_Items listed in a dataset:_
========

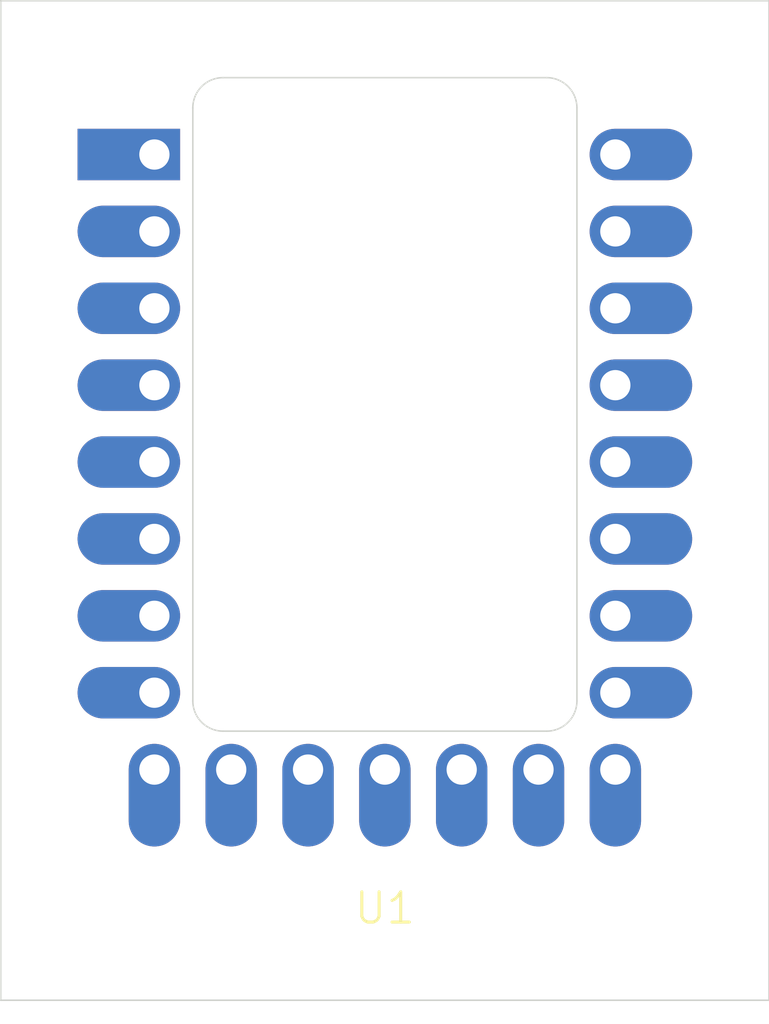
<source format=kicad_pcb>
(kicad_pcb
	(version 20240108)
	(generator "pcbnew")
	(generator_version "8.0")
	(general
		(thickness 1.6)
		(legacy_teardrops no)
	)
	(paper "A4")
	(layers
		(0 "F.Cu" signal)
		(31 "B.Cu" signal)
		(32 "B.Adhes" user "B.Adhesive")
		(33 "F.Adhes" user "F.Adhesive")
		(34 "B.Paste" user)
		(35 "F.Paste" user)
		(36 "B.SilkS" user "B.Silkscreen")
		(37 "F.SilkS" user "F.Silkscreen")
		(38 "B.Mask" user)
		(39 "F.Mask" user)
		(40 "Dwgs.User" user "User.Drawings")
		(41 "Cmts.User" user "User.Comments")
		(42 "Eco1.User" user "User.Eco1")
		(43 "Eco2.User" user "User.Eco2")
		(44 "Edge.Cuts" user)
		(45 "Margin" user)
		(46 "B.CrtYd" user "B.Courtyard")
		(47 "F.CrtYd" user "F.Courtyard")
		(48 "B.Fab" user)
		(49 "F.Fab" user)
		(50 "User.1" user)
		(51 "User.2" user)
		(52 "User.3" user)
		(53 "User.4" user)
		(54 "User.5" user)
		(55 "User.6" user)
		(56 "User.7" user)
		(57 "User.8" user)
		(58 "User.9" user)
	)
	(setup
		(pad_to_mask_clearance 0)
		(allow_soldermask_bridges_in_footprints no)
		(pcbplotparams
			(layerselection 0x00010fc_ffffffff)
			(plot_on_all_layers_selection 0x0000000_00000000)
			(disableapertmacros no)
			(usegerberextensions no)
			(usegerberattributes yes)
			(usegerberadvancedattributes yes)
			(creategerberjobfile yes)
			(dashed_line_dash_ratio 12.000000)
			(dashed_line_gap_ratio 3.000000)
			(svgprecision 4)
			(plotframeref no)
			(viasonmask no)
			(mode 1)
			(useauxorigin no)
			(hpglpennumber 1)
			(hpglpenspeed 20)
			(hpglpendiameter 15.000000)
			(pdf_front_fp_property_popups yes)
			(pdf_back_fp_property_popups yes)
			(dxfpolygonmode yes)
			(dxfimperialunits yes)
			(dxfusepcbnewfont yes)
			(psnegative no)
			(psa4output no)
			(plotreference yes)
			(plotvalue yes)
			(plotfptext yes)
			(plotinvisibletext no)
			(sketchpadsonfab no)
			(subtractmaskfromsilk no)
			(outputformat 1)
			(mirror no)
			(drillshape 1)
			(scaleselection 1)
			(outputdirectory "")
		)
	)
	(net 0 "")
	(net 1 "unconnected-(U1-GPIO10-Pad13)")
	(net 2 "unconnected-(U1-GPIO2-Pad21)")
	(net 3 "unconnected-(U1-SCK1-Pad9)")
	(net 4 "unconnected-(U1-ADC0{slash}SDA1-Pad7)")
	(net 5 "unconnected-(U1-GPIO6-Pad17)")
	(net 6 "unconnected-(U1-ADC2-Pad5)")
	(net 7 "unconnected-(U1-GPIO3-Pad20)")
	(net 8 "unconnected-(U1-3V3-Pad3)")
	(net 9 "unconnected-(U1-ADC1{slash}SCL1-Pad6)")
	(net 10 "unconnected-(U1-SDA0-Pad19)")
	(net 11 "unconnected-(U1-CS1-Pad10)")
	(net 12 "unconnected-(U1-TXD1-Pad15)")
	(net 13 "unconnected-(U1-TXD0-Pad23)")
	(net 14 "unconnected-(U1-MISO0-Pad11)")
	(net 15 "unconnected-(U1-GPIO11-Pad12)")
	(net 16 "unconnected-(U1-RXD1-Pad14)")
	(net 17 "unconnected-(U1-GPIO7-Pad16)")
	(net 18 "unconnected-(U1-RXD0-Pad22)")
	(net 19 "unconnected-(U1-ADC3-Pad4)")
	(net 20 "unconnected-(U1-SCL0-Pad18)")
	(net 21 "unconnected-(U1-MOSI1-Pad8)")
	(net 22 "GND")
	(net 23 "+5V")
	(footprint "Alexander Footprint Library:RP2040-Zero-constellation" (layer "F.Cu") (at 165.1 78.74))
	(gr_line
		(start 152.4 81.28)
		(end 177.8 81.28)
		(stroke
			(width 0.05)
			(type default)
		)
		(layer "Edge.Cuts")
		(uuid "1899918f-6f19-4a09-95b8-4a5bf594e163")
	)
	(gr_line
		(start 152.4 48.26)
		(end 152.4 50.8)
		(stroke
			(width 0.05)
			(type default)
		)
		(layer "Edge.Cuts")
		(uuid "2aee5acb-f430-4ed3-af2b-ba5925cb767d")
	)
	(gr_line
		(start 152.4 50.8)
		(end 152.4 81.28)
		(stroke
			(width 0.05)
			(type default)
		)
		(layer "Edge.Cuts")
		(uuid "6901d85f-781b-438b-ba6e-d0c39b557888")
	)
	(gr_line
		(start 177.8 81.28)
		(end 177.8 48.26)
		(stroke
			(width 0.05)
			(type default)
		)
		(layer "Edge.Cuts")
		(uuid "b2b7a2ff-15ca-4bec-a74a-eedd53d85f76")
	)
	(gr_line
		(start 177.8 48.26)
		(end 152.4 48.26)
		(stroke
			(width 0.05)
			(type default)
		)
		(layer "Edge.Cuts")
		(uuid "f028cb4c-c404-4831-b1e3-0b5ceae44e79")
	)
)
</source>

========

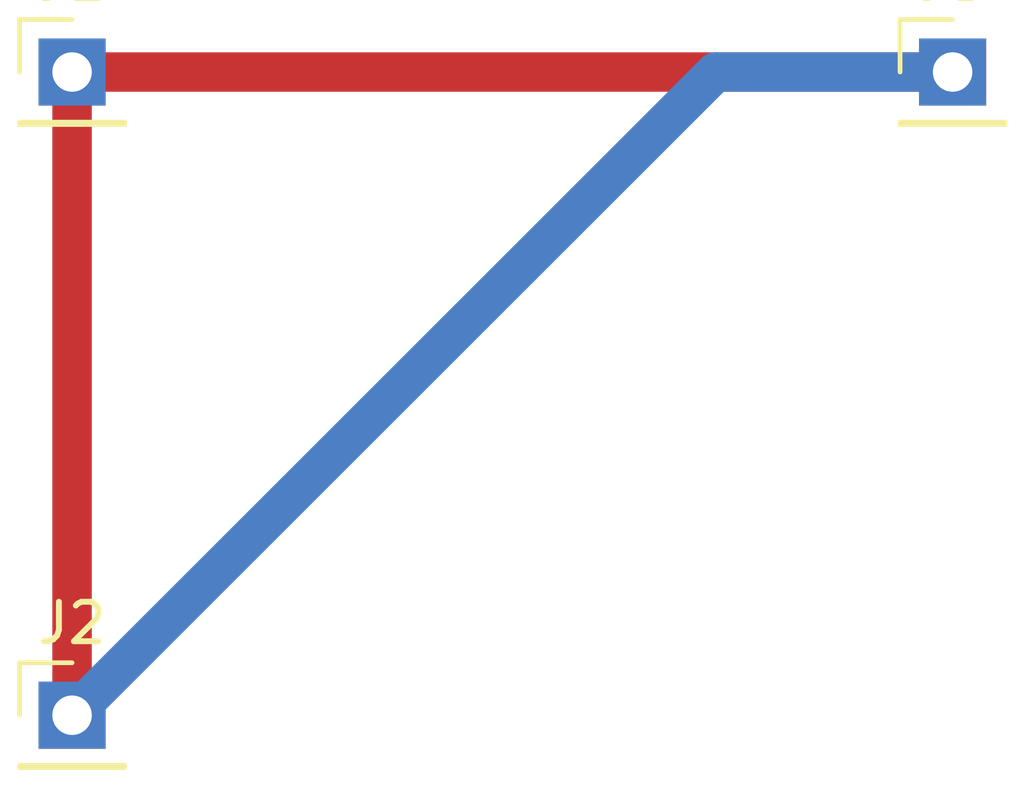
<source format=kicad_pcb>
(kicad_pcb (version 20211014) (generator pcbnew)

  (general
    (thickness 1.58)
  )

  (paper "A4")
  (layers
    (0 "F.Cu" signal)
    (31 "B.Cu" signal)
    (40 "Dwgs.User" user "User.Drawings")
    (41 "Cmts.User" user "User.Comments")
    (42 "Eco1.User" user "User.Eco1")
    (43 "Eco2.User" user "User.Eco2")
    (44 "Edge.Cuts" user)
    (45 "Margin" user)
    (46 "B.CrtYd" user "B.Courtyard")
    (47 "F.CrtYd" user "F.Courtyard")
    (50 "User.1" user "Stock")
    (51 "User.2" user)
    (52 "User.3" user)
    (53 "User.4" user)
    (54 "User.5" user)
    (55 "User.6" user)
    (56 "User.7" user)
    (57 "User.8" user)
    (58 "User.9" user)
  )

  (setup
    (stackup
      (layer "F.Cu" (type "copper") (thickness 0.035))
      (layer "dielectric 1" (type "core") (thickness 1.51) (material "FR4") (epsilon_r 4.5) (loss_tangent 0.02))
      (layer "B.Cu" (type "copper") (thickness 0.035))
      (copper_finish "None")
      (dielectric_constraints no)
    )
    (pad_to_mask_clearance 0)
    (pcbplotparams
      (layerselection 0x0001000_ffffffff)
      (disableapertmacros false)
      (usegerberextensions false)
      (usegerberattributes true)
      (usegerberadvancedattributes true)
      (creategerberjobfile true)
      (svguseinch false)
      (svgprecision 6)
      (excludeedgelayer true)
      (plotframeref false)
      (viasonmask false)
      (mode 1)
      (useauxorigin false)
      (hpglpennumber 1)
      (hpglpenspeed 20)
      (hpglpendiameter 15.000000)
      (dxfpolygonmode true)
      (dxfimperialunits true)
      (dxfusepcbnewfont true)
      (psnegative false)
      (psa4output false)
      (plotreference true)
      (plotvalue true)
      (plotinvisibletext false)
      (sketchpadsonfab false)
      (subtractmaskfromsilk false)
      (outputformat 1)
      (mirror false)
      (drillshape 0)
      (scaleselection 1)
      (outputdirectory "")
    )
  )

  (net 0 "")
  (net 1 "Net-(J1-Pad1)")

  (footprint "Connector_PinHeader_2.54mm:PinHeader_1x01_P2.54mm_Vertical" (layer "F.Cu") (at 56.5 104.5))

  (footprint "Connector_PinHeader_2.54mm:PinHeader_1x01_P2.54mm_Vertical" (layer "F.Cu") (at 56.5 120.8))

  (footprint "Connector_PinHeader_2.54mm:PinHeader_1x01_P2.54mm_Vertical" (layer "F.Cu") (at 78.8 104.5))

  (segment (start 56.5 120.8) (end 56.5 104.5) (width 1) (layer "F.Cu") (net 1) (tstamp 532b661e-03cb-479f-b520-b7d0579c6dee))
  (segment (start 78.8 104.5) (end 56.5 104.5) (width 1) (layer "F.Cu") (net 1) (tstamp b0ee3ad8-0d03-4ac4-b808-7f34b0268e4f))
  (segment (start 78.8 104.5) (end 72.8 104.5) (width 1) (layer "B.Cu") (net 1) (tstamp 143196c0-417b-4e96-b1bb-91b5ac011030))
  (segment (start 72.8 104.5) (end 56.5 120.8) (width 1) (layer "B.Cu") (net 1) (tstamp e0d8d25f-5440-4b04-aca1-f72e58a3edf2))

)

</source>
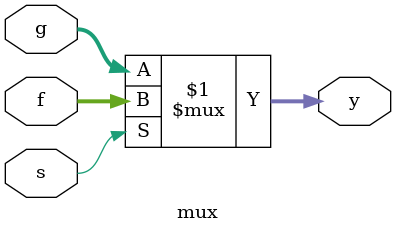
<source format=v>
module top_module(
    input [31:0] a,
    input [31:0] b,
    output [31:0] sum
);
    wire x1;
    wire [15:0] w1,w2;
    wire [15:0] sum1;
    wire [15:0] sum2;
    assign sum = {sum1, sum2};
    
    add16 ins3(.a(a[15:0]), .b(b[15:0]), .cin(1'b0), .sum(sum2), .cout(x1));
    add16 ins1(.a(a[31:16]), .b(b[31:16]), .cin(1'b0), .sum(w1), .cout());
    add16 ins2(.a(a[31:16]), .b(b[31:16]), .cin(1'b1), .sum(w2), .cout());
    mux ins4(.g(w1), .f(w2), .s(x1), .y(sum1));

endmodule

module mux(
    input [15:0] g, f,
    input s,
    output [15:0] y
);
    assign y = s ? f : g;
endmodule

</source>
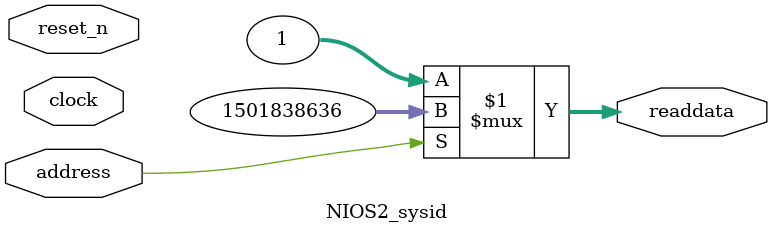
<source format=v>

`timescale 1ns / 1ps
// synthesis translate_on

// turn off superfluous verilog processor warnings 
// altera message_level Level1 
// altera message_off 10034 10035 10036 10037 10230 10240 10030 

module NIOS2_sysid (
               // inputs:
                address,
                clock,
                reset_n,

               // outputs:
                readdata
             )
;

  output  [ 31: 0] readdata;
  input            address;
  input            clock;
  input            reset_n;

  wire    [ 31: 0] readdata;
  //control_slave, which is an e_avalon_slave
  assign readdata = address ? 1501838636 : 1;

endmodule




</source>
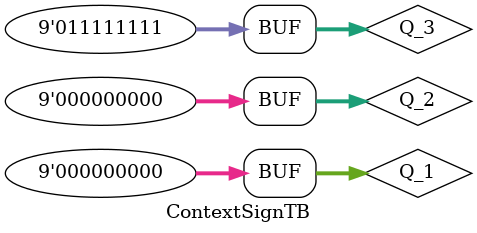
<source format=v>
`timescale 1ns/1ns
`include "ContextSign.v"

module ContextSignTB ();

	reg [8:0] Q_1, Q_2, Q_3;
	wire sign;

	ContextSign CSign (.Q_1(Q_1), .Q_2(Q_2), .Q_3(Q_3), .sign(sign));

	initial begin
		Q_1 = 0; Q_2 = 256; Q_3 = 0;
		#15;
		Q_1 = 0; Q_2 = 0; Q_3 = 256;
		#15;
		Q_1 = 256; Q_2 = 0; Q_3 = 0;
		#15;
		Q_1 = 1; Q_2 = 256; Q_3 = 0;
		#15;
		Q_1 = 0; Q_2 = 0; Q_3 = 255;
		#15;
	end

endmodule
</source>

========

_PROBLEM REQUIREMENTS:_ Repeat the lines above exactly, beginning with the one containing "(svgprecision 6)" and finishing with the one containing "wire [15:0] sum1;". No pictures belong in the copy.

_RESULT BELOW:_
      (svgprecision 6)
      (excludeedgelayer true)
      (plotframeref false)
      (viasonmask false)
      (mode 1)
      (useauxorigin false)
      (hpglpennumber 1)
      (hpglpenspeed 20)
      (hpglpendiameter 15.000000)
      (dxfpolygonmode true)
      (dxfimperialunits true)
      (dxfusepcbnewfont true)
      (psnegative false)
      (psa4output false)
      (plotreference true)
      (plotvalue true)
      (plotinvisibletext false)
      (sketchpadsonfab false)
      (subtractmaskfromsilk false)
      (outputformat 1)
      (mirror false)
      (drillshape 0)
      (scaleselection 1)
      (outputdirectory "")
    )
  )

  (net 0 "")
  (net 1 "Net-(J1-Pad1)")

  (footprint "Connector_PinHeader_2.54mm:PinHeader_1x01_P2.54mm_Vertical" (layer "F.Cu") (at 56.5 104.5))

  (footprint "Connector_PinHeader_2.54mm:PinHeader_1x01_P2.54mm_Vertical" (layer "F.Cu") (at 56.5 120.8))

  (footprint "Connector_PinHeader_2.54mm:PinHeader_1x01_P2.54mm_Vertical" (layer "F.Cu") (at 78.8 104.5))

  (segment (start 56.5 120.8) (end 56.5 104.5) (width 1) (layer "F.Cu") (net 1) (tstamp 532b661e-03cb-479f-b520-b7d0579c6dee))
  (segment (start 78.8 104.5) (end 56.5 104.5) (width 1) (layer "F.Cu") (net 1) (tstamp b0ee3ad8-0d03-4ac4-b808-7f34b0268e4f))
  (segment (start 78.8 104.5) (end 72.8 104.5) (width 1) (layer "B.Cu") (net 1) (tstamp 143196c0-417b-4e96-b1bb-91b5ac011030))
  (segment (start 72.8 104.5) (end 56.5 120.8) (width 1) (layer "B.Cu") (net 1) (tstamp e0d8d25f-5440-4b04-aca1-f72e58a3edf2))

)

</source>
<source format=v>
module top_module(
    input [31:0] a,
    input [31:0] b,
    output [31:0] sum
);
    wire x1;
    wire [15:0] w1,w2;
    wire [15:0] sum1;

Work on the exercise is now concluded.